## Aim of the task
The whole listing is to be printed again exactly.

Dataset extract Start Marker

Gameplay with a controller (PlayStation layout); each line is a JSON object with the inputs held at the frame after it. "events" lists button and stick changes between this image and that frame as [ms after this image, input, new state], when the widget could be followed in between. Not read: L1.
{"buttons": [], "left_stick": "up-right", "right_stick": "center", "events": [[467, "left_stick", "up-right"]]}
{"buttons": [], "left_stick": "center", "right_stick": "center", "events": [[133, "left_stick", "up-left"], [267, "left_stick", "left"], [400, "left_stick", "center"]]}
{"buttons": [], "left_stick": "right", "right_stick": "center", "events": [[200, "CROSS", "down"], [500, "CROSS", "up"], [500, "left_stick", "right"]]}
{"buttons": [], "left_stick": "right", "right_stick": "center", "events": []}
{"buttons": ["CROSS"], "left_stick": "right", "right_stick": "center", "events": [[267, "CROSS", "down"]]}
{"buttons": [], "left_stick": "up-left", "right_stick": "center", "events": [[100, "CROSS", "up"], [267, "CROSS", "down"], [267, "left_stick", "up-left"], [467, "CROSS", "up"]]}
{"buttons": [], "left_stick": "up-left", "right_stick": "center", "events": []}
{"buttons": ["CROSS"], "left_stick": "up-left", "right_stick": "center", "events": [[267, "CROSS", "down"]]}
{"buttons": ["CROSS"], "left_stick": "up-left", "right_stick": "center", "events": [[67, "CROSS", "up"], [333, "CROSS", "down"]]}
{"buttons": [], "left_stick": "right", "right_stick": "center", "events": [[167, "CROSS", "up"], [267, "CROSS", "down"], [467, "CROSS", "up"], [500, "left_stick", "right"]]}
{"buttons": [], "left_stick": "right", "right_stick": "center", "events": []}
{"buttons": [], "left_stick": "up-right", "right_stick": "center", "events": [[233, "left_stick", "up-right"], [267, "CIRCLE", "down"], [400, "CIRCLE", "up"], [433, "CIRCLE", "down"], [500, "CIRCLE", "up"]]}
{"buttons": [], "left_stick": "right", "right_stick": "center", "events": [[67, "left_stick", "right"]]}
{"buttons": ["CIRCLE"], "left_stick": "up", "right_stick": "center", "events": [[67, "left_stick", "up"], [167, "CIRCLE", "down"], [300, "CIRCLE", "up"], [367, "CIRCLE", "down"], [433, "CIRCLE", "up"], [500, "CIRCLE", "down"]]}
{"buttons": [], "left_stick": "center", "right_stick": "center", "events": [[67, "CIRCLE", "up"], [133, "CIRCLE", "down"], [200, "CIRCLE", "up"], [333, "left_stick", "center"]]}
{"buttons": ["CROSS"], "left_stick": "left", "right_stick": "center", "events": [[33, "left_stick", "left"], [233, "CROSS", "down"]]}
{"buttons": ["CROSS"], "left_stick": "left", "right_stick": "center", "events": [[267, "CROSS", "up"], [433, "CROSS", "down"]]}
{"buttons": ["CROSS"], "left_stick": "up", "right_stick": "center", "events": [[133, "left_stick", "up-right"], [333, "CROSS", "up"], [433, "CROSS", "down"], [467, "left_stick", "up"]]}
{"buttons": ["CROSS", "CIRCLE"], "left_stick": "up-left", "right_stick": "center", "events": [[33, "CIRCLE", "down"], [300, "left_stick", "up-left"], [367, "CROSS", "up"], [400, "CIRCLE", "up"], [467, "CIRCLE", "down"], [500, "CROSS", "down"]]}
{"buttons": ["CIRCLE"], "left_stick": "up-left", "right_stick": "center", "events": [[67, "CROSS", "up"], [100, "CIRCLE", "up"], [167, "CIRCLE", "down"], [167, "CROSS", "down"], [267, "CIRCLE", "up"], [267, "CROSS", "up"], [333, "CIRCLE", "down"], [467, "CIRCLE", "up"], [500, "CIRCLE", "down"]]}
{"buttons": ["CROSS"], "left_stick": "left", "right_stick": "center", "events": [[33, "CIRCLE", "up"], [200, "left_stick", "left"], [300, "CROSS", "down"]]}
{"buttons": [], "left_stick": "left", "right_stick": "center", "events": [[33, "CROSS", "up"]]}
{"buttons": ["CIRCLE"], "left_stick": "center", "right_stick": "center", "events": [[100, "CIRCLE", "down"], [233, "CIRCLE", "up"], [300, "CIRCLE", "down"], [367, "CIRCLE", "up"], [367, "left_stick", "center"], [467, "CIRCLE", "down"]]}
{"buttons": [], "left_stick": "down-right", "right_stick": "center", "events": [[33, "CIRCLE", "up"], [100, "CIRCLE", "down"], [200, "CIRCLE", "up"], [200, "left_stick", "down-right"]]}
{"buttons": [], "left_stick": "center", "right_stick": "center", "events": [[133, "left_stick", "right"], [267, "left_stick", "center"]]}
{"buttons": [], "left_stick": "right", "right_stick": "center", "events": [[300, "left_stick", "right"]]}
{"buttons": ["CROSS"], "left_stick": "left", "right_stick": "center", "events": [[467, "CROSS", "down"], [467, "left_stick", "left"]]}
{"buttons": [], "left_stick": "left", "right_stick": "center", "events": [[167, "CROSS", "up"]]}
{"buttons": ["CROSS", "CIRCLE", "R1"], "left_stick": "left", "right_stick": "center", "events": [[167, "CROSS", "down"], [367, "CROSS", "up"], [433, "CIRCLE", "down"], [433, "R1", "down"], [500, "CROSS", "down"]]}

Dataset extract End Marker

## Response
Gameplay with a controller (PlayStation layout); each line is a JSON object with the inputs held at the frame after it. "events" lists button and stick changes between this image and that frame as [ms after this image, input, new state], when the widget could be followed in between. Not read: L1.
{"buttons": [], "left_stick": "up-right", "right_stick": "center", "events": [[467, "left_stick", "up-right"]]}
{"buttons": [], "left_stick": "center", "right_stick": "center", "events": [[133, "left_stick", "up-left"], [267, "left_stick", "left"], [400, "left_stick", "center"]]}
{"buttons": [], "left_stick": "right", "right_stick": "center", "events": [[200, "CROSS", "down"], [500, "CROSS", "up"], [500, "left_stick", "right"]]}
{"buttons": [], "left_stick": "right", "right_stick": "center", "events": []}
{"buttons": ["CROSS"], "left_stick": "right", "right_stick": "center", "events": [[267, "CROSS", "down"]]}
{"buttons": [], "left_stick": "up-left", "right_stick": "center", "events": [[100, "CROSS", "up"], [267, "CROSS", "down"], [267, "left_stick", "up-left"], [467, "CROSS", "up"]]}
{"buttons": [], "left_stick": "up-left", "right_stick": "center", "events": []}
{"buttons": ["CROSS"], "left_stick": "up-left", "right_stick": "center", "events": [[267, "CROSS", "down"]]}
{"buttons": ["CROSS"], "left_stick": "up-left", "right_stick": "center", "events": [[67, "CROSS", "up"], [333, "CROSS", "down"]]}
{"buttons": [], "left_stick": "right", "right_stick": "center", "events": [[167, "CROSS", "up"], [267, "CROSS", "down"], [467, "CROSS", "up"], [500, "left_stick", "right"]]}
{"buttons": [], "left_stick": "right", "right_stick": "center", "events": []}
{"buttons": [], "left_stick": "up-right", "right_stick": "center", "events": [[233, "left_stick", "up-right"], [267, "CIRCLE", "down"], [400, "CIRCLE", "up"], [433, "CIRCLE", "down"], [500, "CIRCLE", "up"]]}
{"buttons": [], "left_stick": "right", "right_stick": "center", "events": [[67, "left_stick", "right"]]}
{"buttons": ["CIRCLE"], "left_stick": "up", "right_stick": "center", "events": [[67, "left_stick", "up"], [167, "CIRCLE", "down"], [300, "CIRCLE", "up"], [367, "CIRCLE", "down"], [433, "CIRCLE", "up"], [500, "CIRCLE", "down"]]}
{"buttons": [], "left_stick": "center", "right_stick": "center", "events": [[67, "CIRCLE", "up"], [133, "CIRCLE", "down"], [200, "CIRCLE", "up"], [333, "left_stick", "center"]]}
{"buttons": ["CROSS"], "left_stick": "left", "right_stick": "center", "events": [[33, "left_stick", "left"], [233, "CROSS", "down"]]}
{"buttons": ["CROSS"], "left_stick": "left", "right_stick": "center", "events": [[267, "CROSS", "up"], [433, "CROSS", "down"]]}
{"buttons": ["CROSS"], "left_stick": "up", "right_stick": "center", "events": [[133, "left_stick", "up-right"], [333, "CROSS", "up"], [433, "CROSS", "down"], [467, "left_stick", "up"]]}
{"buttons": ["CROSS", "CIRCLE"], "left_stick": "up-left", "right_stick": "center", "events": [[33, "CIRCLE", "down"], [300, "left_stick", "up-left"], [367, "CROSS", "up"], [400, "CIRCLE", "up"], [467, "CIRCLE", "down"], [500, "CROSS", "down"]]}
{"buttons": ["CIRCLE"], "left_stick": "up-left", "right_stick": "center", "events": [[67, "CROSS", "up"], [100, "CIRCLE", "up"], [167, "CIRCLE", "down"], [167, "CROSS", "down"], [267, "CIRCLE", "up"], [267, "CROSS", "up"], [333, "CIRCLE", "down"], [467, "CIRCLE", "up"], [500, "CIRCLE", "down"]]}
{"buttons": ["CROSS"], "left_stick": "left", "right_stick": "center", "events": [[33, "CIRCLE", "up"], [200, "left_stick", "left"], [300, "CROSS", "down"]]}
{"buttons": [], "left_stick": "left", "right_stick": "center", "events": [[33, "CROSS", "up"]]}
{"buttons": ["CIRCLE"], "left_stick": "center", "right_stick": "center", "events": [[100, "CIRCLE", "down"], [233, "CIRCLE", "up"], [300, "CIRCLE", "down"], [367, "CIRCLE", "up"], [367, "left_stick", "center"], [467, "CIRCLE", "down"]]}
{"buttons": [], "left_stick": "down-right", "right_stick": "center", "events": [[33, "CIRCLE", "up"], [100, "CIRCLE", "down"], [200, "CIRCLE", "up"], [200, "left_stick", "down-right"]]}
{"buttons": [], "left_stick": "center", "right_stick": "center", "events": [[133, "left_stick", "right"], [267, "left_stick", "center"]]}
{"buttons": [], "left_stick": "right", "right_stick": "center", "events": [[300, "left_stick", "right"]]}
{"buttons": ["CROSS"], "left_stick": "left", "right_stick": "center", "events": [[467, "CROSS", "down"], [467, "left_stick", "left"]]}
{"buttons": [], "left_stick": "left", "right_stick": "center", "events": [[167, "CROSS", "up"]]}
{"buttons": ["CROSS", "CIRCLE", "R1"], "left_stick": "left", "right_stick": "center", "events": [[167, "CROSS", "down"], [367, "CROSS", "up"], [433, "CIRCLE", "down"], [433, "R1", "down"], [500, "CROSS", "down"]]}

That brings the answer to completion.